Accueil || Licence de Lettres || Stylistique du texte classique || Le jeu de l’amour et du hasard de Marivaux

Le jeu de l’amour et du hasard est une pièce de Marivaux écrite au 18ème siècle. Il reprend des personnages issus de la Comedia del Arte comme Arlequin ou Sylvia. Sa pièce bouleverse l’ordre établit puisque les valets deviennent les maîtres et les maîtres les valets. Anne-Marie Garagnon a effectué une étude stylistique de l’incipit de la pièce, nous allons résumer le premier point intitulé la galerie des mauvais maris dans une première partie. Dans notre deuxième partie, nous étudions une scène clé de la pièce : la scène 9 de l’acte II. Sylvia et Dorante se rencontrent pour la deuxième fois, ils ne s’étaient pas vus depuis la scène 7 de l’acte I. Ils ne connaissent toujours pas la véritable identité de l’autre, cette scène est donc marquée par un jeu entre mauvaise foi et sincérité. En quoi la dualité entre les personnages est-elle théâtralisée ?

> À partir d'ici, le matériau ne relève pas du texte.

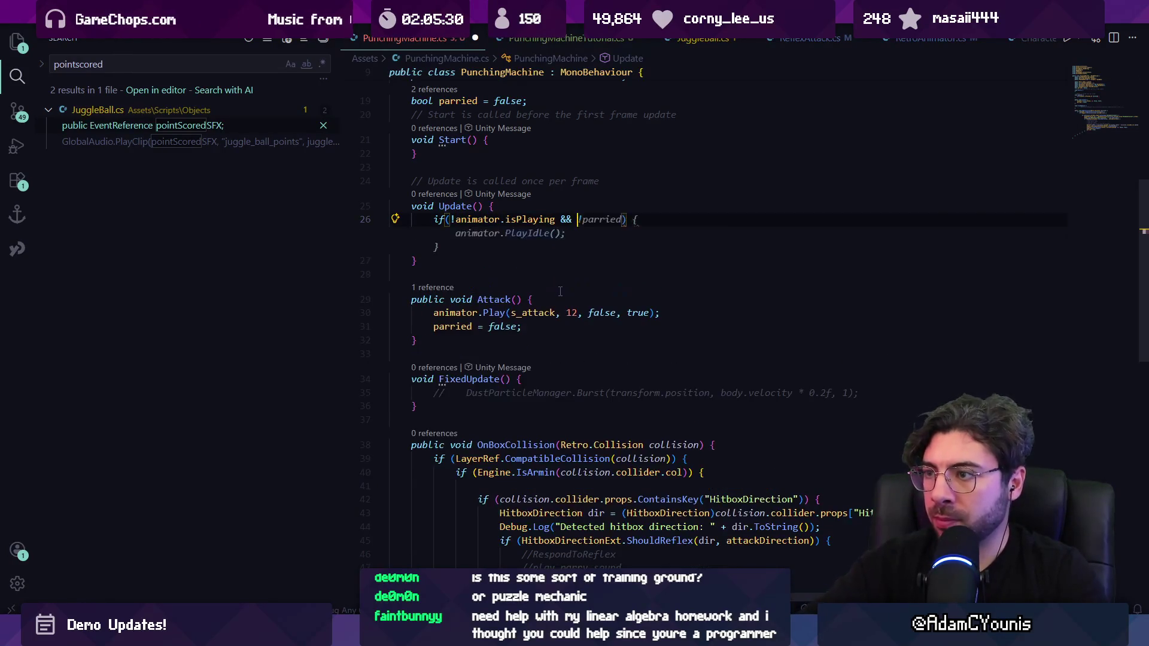
key(Tab)
Replace the suggested PlayIdle call with onHitConfirm.Invoke().
key(shift+Home)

I) Résumé du point 1 de l’article d’Anne Marie Garagnon

Dans cet article, Anne Marie Garagnon étudie d’un point de vue stylistique la scène d’exposition du Jeu de L’Amour et du Hasard de Marivaux. Pour cela, elle s’appuie sur trois aspects distincts : dans un premier temps elle s’attache à analyser la galerie des mauvais maris puis examine le « portrait caractère » et aboutit à l’étude de la dramatisation d’un Argumentaire.
Nous allons plus précisément nous intéressé à l’étude du premier point de cet article. Les verbes, les adjectifs et les négations utilisés dénoncent les hommes qui se cachent derrière un masque, ils portent un déguisement pour mieux tromper les femmes et les observateurs. La personnalité qu’ils nous montrent n’est qu’une illusion. L’auteur montre l’incertitude de nos perceptions, ce que l’on voit n’est pas ce qui est. Anne Marie Garagnon met ainsi en évidence que « la vision matrimoniale » ne change pas selon les portraits proposés des personnages. En effet, le couple est toujours composé d’un personnage masculin et d’un personnage féminin tout deux plongés dans « l’impossibilité » d’accéder à la « vérité de l’autre ».
Trois portraits d’hommes connus sont ensuite dressés : celui d’Ergaste, de Léandre et de Tersandre. Le portrait d’Ergaste est fait au discours direct, pour montrer que tout le monde (incarné par le « on » anonyme) se laisse tromper par sa physionomie et que personne ne connait sa vraie nature. Le portrait de Léandre est amplifié, de nombreux adjectifs qualifient, paradoxalement, cet homme vide. Le double récit caractérise le portrait de Tersandre : Sylvia a été témoin de la vraie personnalité de celui-ci, son portrait est donc récité de manière différente, plus personnelle, mais il est tout aussi accablant. En cela le personnage de Tersandre s’oppose à ceux de Léandre et Ergaste qui eux semblent ancrés dans « la quasi-instantanéité ».
Pour finir, Anne Marie Garagnon aborde les problèmes de point de vue qui oppose le je témoin et le je protagoniste. Sylvia incarne dans cette ces deux formes : elle est un « je » témoin quand elle expose les portraits d’Ergaste et de Léandre et un « je » protagoniste quand elle présente le portrait de Tersandre puisque c’est une scène qu’elle a vécue.
Même si Sylvia parle de personnes différentes, les hommes sont tous semblables : une fois mariés, ils enlèvent leur masque et leur femme se rendent compte de la vraie personnalité de leur mari.

II) Extrait

DORANTE:Lisette,quelque éloignement que tu aies pour moi,je suis forcé de te parler ; je crois que j’ai à me plaindre de toi.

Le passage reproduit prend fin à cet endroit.